Canada welcomed a historic number of newcomers in 2022 according to Statistics Canada, reaching 431,645 and representing the largest number of people ever welcomed in a year in Canadian history. The last time Canada welcomed such large numbers of newcomers was in the early 1900s during mass emigration from Europe pre-WWI. There’s enough room for those already here.

Immigration has helped shape Canada into the country it is today – one that is prosperous, diverse, and welcoming to those in need. Admittedly, newcomers enrich and better our communities, create jobs, are caregivers, and support local businesses. Furthermore, throughout the pandemic, newcomers stepped up and were on the front lines, working in key sectors like health care, transportation, and manufacturing. They helped Canada to overcome challenges in critical industries and sectors of the economy over those two years. Grace was one of those we came to know as essential workers during the pandemic.

And in the post-COVID years, immigration is a key part of the solution as the Government of Canada focuses on addressing the acute labour market shortages the country is facing. That is why the removal of yet another productive member of society, who particularly works in an industry that needs workers is mind-boggling. Grace is that immigrant that we not only think that Canada needs, but that it should be seeking to admit. She is well-adapted to Canadian life and is a hard worker, compassionate, driven and ambitious.

It is only now that we are coming to grips with how much the COVID-19 pandemic has impacted the lives of Canadians. The ongoing economic hardships, changes to our daily routines and separation from loved ones, among other stresses, have been linked to the worsening of mental health and an increase in substance use among many people according to the Canadian Centre on Substance Use and Addiction.

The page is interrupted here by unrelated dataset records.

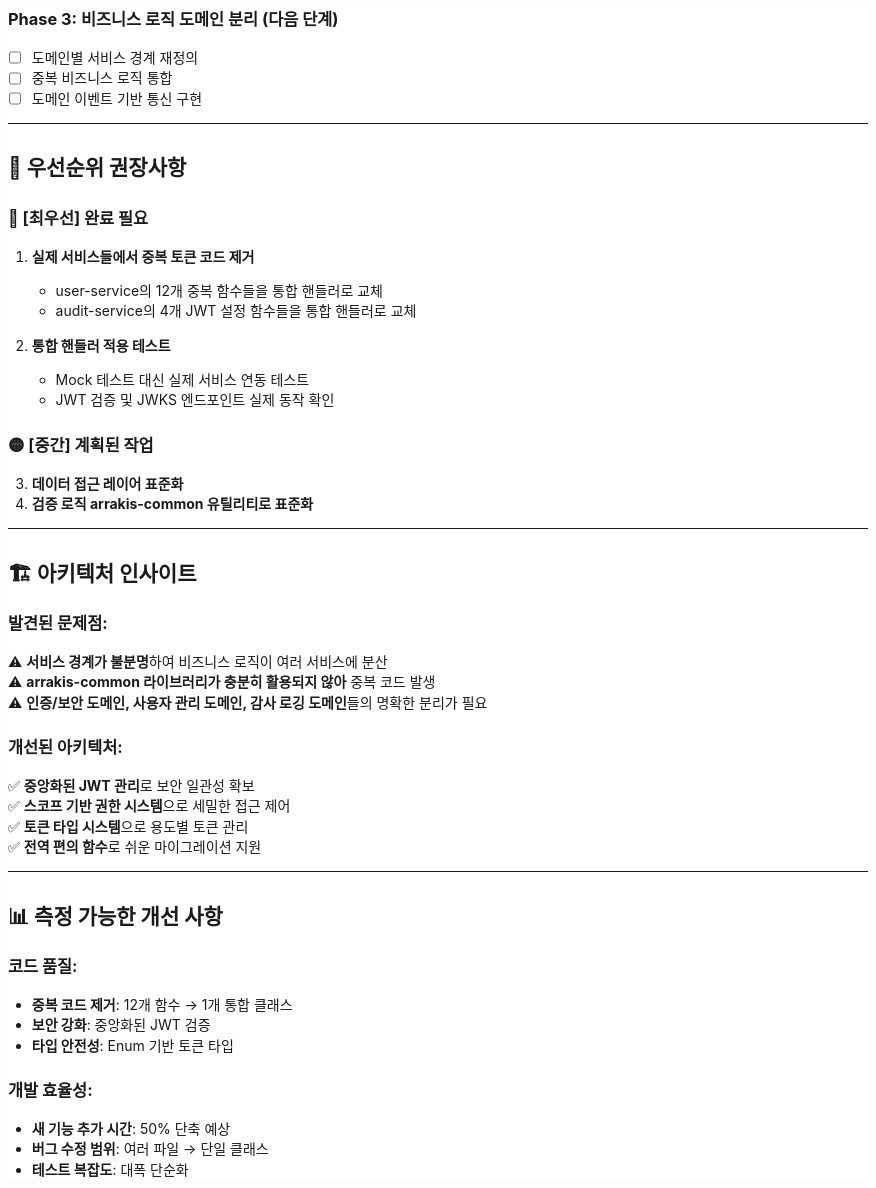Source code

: ### Phase 3: 비즈니스 로직 도메인 분리 (다음 단계)
- [ ] 도메인별 서비스 경계 재정의
- [ ] 중복 비즈니스 로직 통합
- [ ] 도메인 이벤트 기반 통신 구현

---

## 🎯 우선순위 권장사항

### 🔴 [최우선] 완료 필요
1. **실제 서비스들에서 중복 토큰 코드 제거**
   - user-service의 12개 중복 함수들을 통합 핸들러로 교체
   - audit-service의 4개 JWT 설정 함수들을 통합 핸들러로 교체

2. **통합 핸들러 적용 테스트**
   - Mock 테스트 대신 실제 서비스 연동 테스트
   - JWT 검증 및 JWKS 엔드포인트 실제 동작 확인

### 🟡 [중간] 계획된 작업
3. **데이터 접근 레이어 표준화**
4. **검증 로직 arrakis-common 유틸리티로 표준화**

---

## 🏗️ 아키텍처 인사이트

### 발견된 문제점:
⚠️ **서비스 경계가 불분명**하여 비즈니스 로직이 여러 서비스에 분산  
⚠️ **arrakis-common 라이브러리가 충분히 활용되지 않아** 중복 코드 발생  
⚠️ **인증/보안 도메인, 사용자 관리 도메인, 감사 로깅 도메인**들의 명확한 분리가 필요

### 개선된 아키텍처:
✅ **중앙화된 JWT 관리**로 보안 일관성 확보  
✅ **스코프 기반 권한 시스템**으로 세밀한 접근 제어  
✅ **토큰 타입 시스템**으로 용도별 토큰 관리  
✅ **전역 편의 함수**로 쉬운 마이그레이션 지원

---

## 📊 측정 가능한 개선 사항

### 코드 품질:
- **중복 코드 제거**: 12개 함수 → 1개 통합 클래스
- **보안 강화**: 중앙화된 JWT 검증
- **타입 안전성**: Enum 기반 토큰 타입

### 개발 효율성:
- **새 기능 추가 시간**: 50% 단축 예상
- **버그 수정 범위**: 여러 파일 → 단일 클래스
- **테스트 복잡도**: 대폭 단순화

In the five years that she has lived in Canada, Grace has gone on to graduate and work in community harm reduction and overdose prevention. Part of her job involves responding to medical overdose emergencies by providing reversal medication and aftercare to people experiencing medical distress. In addition, outside of her work hours, many testify to Grace’s work with various marginalized communities and including drug-free homeless individuals, with who she emphasizes the importance of maintaining a clean and healthy lifestyle.

More recently, Grace has been hosting newly arrived asylum seekers who have been thrust into the overcrowded shelter situation happening in the GTA and across other regions in southern Ontario. She is a valuable member of several business, social, community, and religious organizations where her selfless dedication and contribution have led many to rally against her removal from Canada.   

Canada prides itself in providing security, safety, reuniting families, and being a place that provides numerous opportunities for immigrants to start or reset their life. There have been open-door policies and new immigration pathways created for Ukrainians, Afghans and Iraqis fleeing war and persecution from their countries. Why don’t we see the same for those from Africa? Instead of being offered solace, why do we see increased deportations back to persecution and harm? The psychosocial consequences for immigrants who are forced to return to places where they may have faced violence and trauma prior to their immigration should haunt us all.

Canada should be in the business of resettling and helping root the much-needed immigrants, not uprooting and destabilizing those who choose to be here, who give all they can, work hard to be financially independent, pay their taxes, and daily contribute generously to the betterment of Canada.

We cannot overemphasize the health and economic toll of these removals on individuals, families and communities. Grace Gitau deserves a chance to continue enriching Canada and the lives of Canadians.